Unique is the best descriptor for the beat for the “The Box,” beginning with a triumphant introduction that amounts to an orchestral swell. It then flows into its signature high-pitched “ee-oo”’ sound, sonically similar to a vocal mimicking of perhaps some squeaky hinges in desperate need of some WD-40. “For me, its beat came through in 15 minutes,” he remembers. “I don’t know how long it took Roddy but I’m sure it didn’t take long. The special songs come together the easiest and that’s true all the way down from the producer to the rapper.”
If you were wondering, Roc maintains that though similar, that aforementioned introductory swell is decidedly not a sample of the first few seconds Ciara’s 2009 hit “Love Sex Magic.” “I hope you can put that in big print,” he explains. “It is not a sample. It’s really a VST [plug-in] using Omnisphere,” he says referring to the industry production software. “Producers will know what I’m talking about.”
Once the track was cut, it wasn’t until Ricch's album dropped in December did Roc realize that it had the ability to defy expectations. “[When we were listening to it] we skipped all of the other tracks to get to ‘Roll Dice’ because that’s the one we thought we liked better. But when we listened to ‘The Box’ again, we were like, ‘Nah, this s–t is actually hard. It’s some next level s–t with the production on it and what Roddy did on it.”
“The Box” sitting pretty at No. 1 for two weeks is sweet vindication for Roc, who can trace his early years to the Bronx, New York before moving to Atlanta, later exploring a career in production because he lost a college scholarship while a member of the marching band at Atlanta’s Morris Brown College. “Everybody in my family had their plans for me and how they wanted me to live my life,” he remembers. “It was like, my mom wanted me to go to school, my dad wanted me to school. But I went to college for one year and I just decided I didn't want to do any of this and I didn’t want to work for anybody.” It was a realization that crystallized after working at a Dairy Queen. “I told my dad I just want to make beats. I just really had to do what I had to do to make this work.”

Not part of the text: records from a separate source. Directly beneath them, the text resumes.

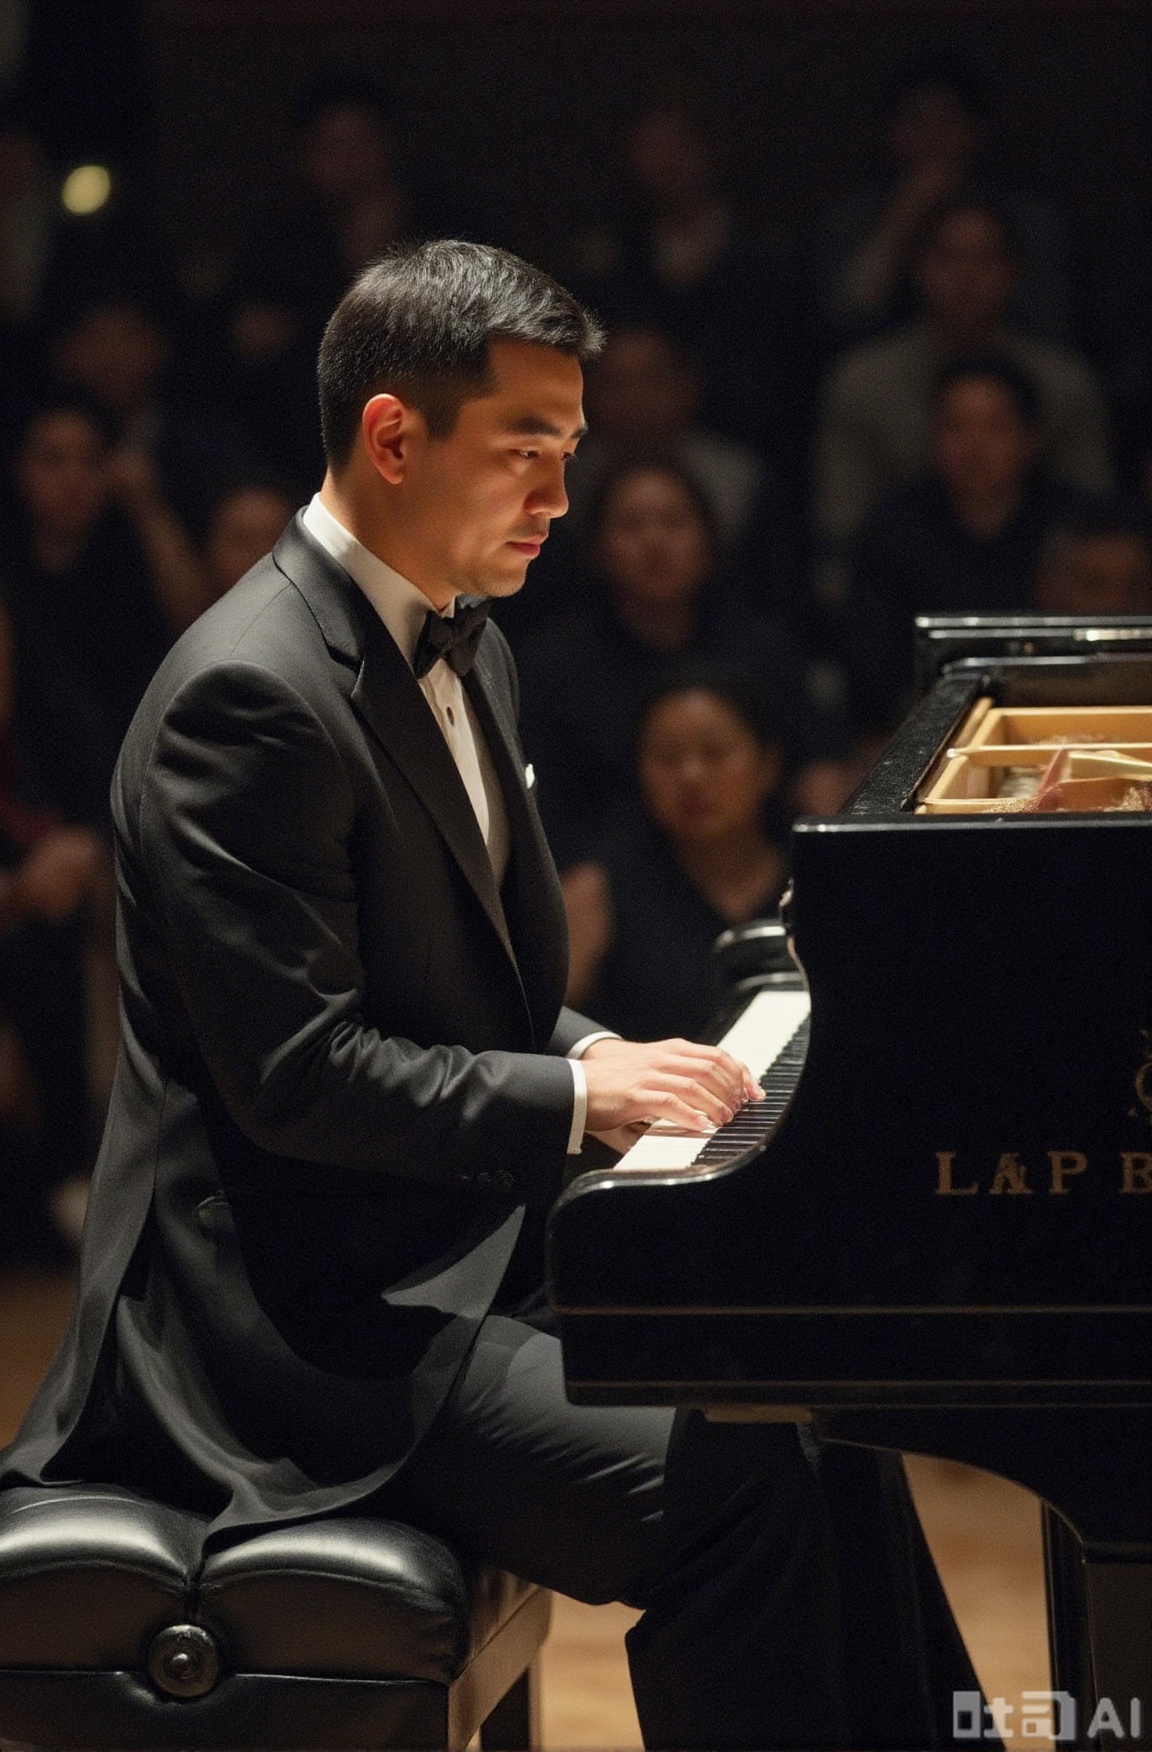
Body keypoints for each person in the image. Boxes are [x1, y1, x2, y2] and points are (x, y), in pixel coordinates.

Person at [1, 241, 985, 1751]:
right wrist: (585, 1097)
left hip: (445, 1250)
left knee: (812, 1400)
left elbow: (485, 994)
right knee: (732, 1496)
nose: (562, 500)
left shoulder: (475, 642)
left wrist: (613, 1054)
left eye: (569, 454)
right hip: (297, 1326)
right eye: (528, 453)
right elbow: (304, 1078)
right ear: (394, 437)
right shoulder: (248, 696)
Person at [517, 456, 855, 870]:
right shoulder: (554, 666)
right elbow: (549, 813)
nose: (655, 544)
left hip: (760, 863)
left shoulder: (761, 646)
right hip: (612, 878)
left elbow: (818, 760)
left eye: (674, 523)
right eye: (631, 527)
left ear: (709, 540)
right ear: (596, 549)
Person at [814, 194, 1112, 604]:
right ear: (918, 268)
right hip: (902, 582)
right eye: (948, 257)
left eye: (985, 258)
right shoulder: (862, 383)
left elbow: (1099, 527)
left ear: (1014, 272)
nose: (967, 276)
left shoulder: (1065, 383)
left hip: (1042, 592)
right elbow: (842, 530)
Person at [840, 353, 1105, 735]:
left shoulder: (1076, 525)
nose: (974, 445)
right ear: (933, 437)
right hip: (921, 726)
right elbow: (870, 667)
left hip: (1063, 717)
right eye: (956, 426)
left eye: (995, 426)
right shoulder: (892, 528)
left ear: (1030, 438)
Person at [564, 667, 789, 1042]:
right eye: (666, 756)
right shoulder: (596, 891)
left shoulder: (818, 881)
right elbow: (534, 1031)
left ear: (767, 765)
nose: (691, 775)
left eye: (716, 752)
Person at [816, 51, 1074, 348]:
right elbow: (846, 316)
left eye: (948, 121)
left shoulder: (1026, 215)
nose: (933, 138)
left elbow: (1049, 321)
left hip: (1006, 364)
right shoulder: (855, 214)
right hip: (893, 368)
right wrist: (904, 217)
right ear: (892, 132)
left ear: (977, 131)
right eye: (917, 122)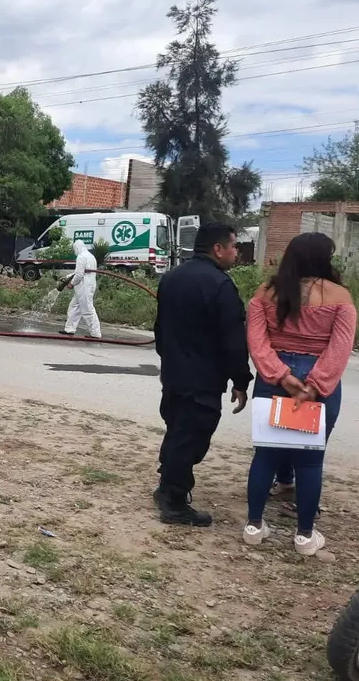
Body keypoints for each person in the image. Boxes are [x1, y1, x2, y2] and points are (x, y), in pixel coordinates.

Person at [242, 232, 356, 557]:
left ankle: (253, 526)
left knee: (265, 454)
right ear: (323, 259)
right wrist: (315, 385)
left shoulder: (265, 293)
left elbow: (257, 342)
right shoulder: (340, 296)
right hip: (317, 383)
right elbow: (340, 348)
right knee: (310, 460)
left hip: (272, 378)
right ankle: (305, 536)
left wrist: (281, 376)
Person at [153, 222, 252, 526]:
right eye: (234, 246)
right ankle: (174, 501)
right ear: (217, 249)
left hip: (174, 374)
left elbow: (159, 328)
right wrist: (240, 379)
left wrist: (169, 359)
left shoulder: (171, 278)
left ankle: (166, 487)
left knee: (177, 431)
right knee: (191, 438)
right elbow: (233, 339)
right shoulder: (221, 285)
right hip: (203, 378)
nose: (237, 252)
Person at [60, 240, 101, 339]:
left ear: (77, 248)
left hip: (84, 286)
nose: (74, 251)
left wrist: (71, 284)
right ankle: (69, 329)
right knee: (74, 307)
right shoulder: (91, 256)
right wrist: (68, 277)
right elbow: (80, 272)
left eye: (74, 249)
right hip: (87, 285)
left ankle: (95, 333)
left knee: (87, 309)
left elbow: (79, 274)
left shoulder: (81, 257)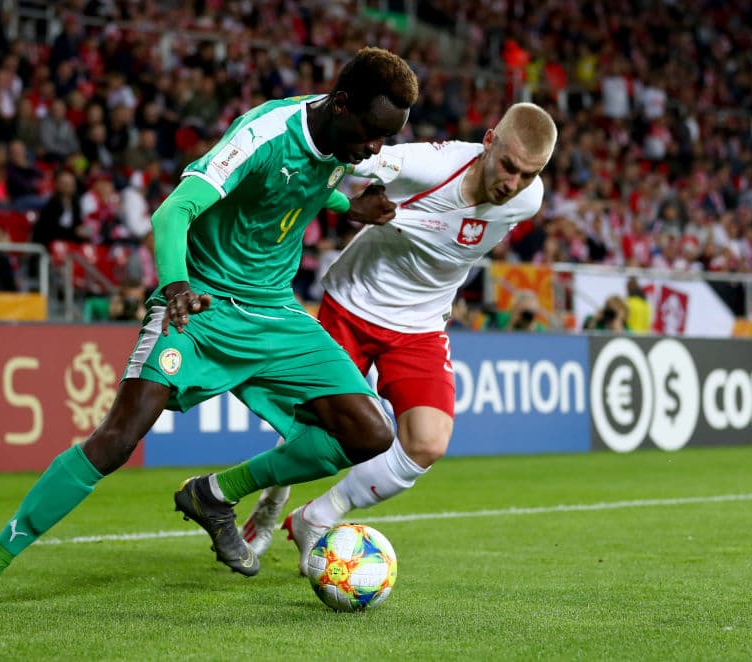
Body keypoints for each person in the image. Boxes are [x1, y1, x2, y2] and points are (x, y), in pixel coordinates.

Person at [0, 47, 419, 615]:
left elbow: (301, 188)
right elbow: (172, 213)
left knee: (370, 434)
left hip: (274, 316)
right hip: (201, 305)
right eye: (372, 134)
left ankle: (215, 494)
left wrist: (349, 207)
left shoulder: (341, 144)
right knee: (116, 439)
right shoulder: (264, 133)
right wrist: (175, 287)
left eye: (385, 139)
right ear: (341, 105)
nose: (375, 150)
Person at [239, 102, 557, 574]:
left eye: (528, 174)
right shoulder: (431, 165)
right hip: (353, 304)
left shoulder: (528, 199)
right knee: (316, 436)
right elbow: (347, 154)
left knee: (427, 443)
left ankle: (316, 518)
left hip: (421, 324)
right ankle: (272, 495)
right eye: (508, 165)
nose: (513, 183)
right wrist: (345, 202)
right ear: (488, 141)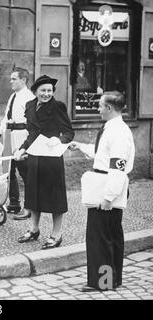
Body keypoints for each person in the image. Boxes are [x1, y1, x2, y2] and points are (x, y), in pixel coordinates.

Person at [69, 91, 135, 292]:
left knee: (100, 238)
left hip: (107, 187)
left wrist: (108, 197)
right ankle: (113, 279)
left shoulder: (119, 133)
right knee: (111, 235)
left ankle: (103, 282)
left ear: (108, 108)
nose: (98, 109)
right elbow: (102, 155)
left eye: (99, 106)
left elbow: (117, 167)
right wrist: (80, 146)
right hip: (106, 183)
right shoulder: (112, 129)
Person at [14, 75, 75, 249]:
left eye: (49, 91)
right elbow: (32, 133)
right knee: (33, 194)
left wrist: (59, 140)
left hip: (52, 158)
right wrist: (22, 148)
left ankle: (57, 234)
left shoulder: (58, 107)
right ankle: (33, 229)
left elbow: (69, 133)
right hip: (35, 157)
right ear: (36, 92)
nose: (47, 94)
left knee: (55, 197)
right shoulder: (30, 106)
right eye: (43, 90)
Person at [0, 67, 35, 220]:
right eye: (11, 78)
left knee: (26, 174)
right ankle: (14, 203)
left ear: (23, 80)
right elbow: (7, 116)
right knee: (9, 172)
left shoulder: (29, 98)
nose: (10, 81)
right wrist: (0, 132)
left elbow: (32, 122)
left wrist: (27, 144)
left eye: (14, 79)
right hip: (9, 137)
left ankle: (29, 207)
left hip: (21, 138)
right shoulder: (13, 96)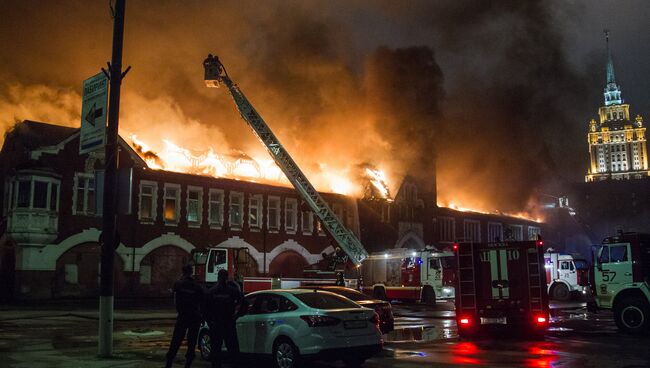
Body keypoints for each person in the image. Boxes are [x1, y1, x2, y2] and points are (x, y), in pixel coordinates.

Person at [165, 264, 204, 368]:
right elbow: (203, 301)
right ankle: (188, 364)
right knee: (191, 342)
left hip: (183, 316)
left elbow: (173, 295)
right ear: (192, 272)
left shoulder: (178, 283)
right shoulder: (197, 285)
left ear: (183, 271)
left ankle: (169, 363)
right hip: (194, 317)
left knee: (176, 340)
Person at [205, 269, 246, 368]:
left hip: (216, 324)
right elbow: (244, 303)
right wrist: (237, 316)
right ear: (227, 277)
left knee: (216, 351)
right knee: (233, 349)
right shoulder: (232, 291)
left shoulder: (212, 291)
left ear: (218, 277)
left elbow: (204, 308)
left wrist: (209, 321)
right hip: (228, 323)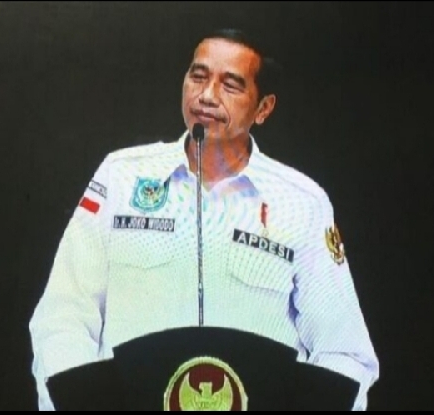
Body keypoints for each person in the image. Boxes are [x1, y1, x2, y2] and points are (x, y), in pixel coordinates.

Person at [29, 28, 379, 411]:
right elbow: (63, 317)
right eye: (198, 76)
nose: (207, 95)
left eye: (230, 85)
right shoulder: (121, 176)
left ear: (263, 108)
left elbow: (344, 353)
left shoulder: (302, 202)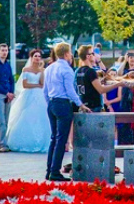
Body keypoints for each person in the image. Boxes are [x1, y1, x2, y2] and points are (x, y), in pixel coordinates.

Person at [43, 42, 92, 181]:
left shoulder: (49, 68)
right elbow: (70, 91)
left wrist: (50, 103)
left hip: (52, 103)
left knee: (54, 138)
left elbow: (45, 91)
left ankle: (49, 170)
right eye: (70, 53)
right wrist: (80, 104)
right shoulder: (67, 70)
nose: (72, 55)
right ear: (66, 54)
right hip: (63, 104)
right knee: (61, 140)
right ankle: (55, 172)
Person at [6, 49, 50, 152]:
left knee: (40, 116)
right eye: (35, 56)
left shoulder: (42, 70)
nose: (37, 58)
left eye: (39, 56)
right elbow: (25, 84)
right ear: (31, 57)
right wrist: (36, 85)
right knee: (24, 115)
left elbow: (42, 84)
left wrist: (41, 71)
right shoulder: (26, 69)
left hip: (39, 95)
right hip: (28, 94)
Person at [75, 45, 119, 112]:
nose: (94, 55)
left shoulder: (78, 71)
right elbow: (101, 90)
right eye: (92, 53)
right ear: (88, 56)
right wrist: (118, 84)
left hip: (83, 106)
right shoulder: (90, 71)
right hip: (93, 107)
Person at [0, 43, 15, 153]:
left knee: (6, 120)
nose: (4, 52)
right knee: (1, 120)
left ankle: (3, 141)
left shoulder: (8, 65)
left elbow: (11, 80)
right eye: (2, 50)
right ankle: (1, 144)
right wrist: (6, 93)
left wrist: (11, 92)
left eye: (6, 50)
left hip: (8, 95)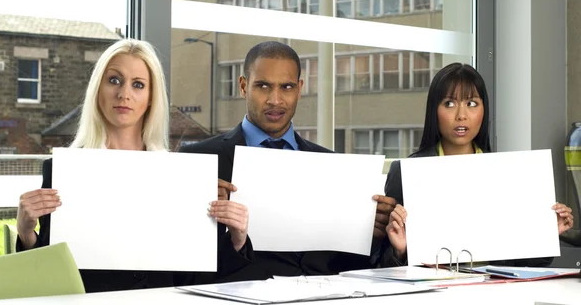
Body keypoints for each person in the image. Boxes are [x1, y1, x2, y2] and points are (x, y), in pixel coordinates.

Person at [15, 39, 250, 292]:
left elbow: (198, 279)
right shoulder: (64, 172)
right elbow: (49, 278)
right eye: (114, 80)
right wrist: (26, 234)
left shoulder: (180, 178)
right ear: (97, 89)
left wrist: (237, 239)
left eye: (138, 84)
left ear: (151, 98)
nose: (124, 94)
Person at [180, 40, 395, 281]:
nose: (275, 99)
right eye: (263, 86)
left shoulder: (332, 166)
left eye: (287, 87)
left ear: (300, 88)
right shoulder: (198, 162)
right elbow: (182, 269)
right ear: (243, 86)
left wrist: (372, 235)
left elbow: (349, 265)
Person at [380, 62, 575, 267]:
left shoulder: (507, 174)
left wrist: (545, 233)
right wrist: (400, 251)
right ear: (433, 111)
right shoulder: (405, 173)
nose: (461, 115)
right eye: (449, 103)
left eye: (471, 103)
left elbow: (523, 264)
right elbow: (379, 265)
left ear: (484, 110)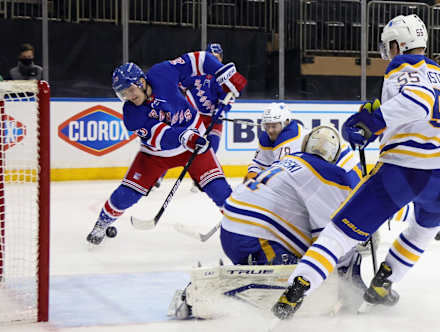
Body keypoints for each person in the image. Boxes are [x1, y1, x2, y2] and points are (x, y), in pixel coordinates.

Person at [272, 14, 440, 320]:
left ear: (399, 44)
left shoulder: (404, 65)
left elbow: (418, 102)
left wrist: (370, 122)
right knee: (421, 231)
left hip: (407, 170)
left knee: (340, 233)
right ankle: (383, 284)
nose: (387, 52)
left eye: (389, 45)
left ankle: (298, 288)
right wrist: (376, 115)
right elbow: (425, 112)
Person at [171, 126, 366, 319]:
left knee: (300, 254)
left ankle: (239, 275)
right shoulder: (331, 175)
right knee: (303, 276)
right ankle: (204, 294)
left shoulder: (291, 159)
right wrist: (346, 266)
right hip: (255, 235)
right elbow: (327, 236)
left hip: (232, 226)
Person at [86, 52, 247, 245]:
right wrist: (186, 136)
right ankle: (102, 222)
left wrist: (223, 73)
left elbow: (199, 59)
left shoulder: (163, 73)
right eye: (123, 94)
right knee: (126, 195)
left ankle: (242, 230)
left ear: (141, 81)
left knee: (220, 191)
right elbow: (159, 137)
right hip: (156, 155)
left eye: (130, 90)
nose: (129, 97)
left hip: (193, 144)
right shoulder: (131, 114)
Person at [154, 43, 228, 193]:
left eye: (217, 57)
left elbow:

With his latest success and possible impending hits on the way thanks to either recent or upcoming sessions with the likes of Khalid, Yo Gotti, Flip Dinero and A$AP Rocky, it’s a bet on himself that paid off. “I remember my dad used to tell me I was wasting gas money [going to sessions]” he remembers. “It wasn’t until I had my first movie placement in Creed [which featured the Eaarz track “Work Your Muscle”], then it turned into something totally different. My dad turned to me and was like, ‘Oh yeah, this ain’t a hobby no more. They’re definitely believing in it now.”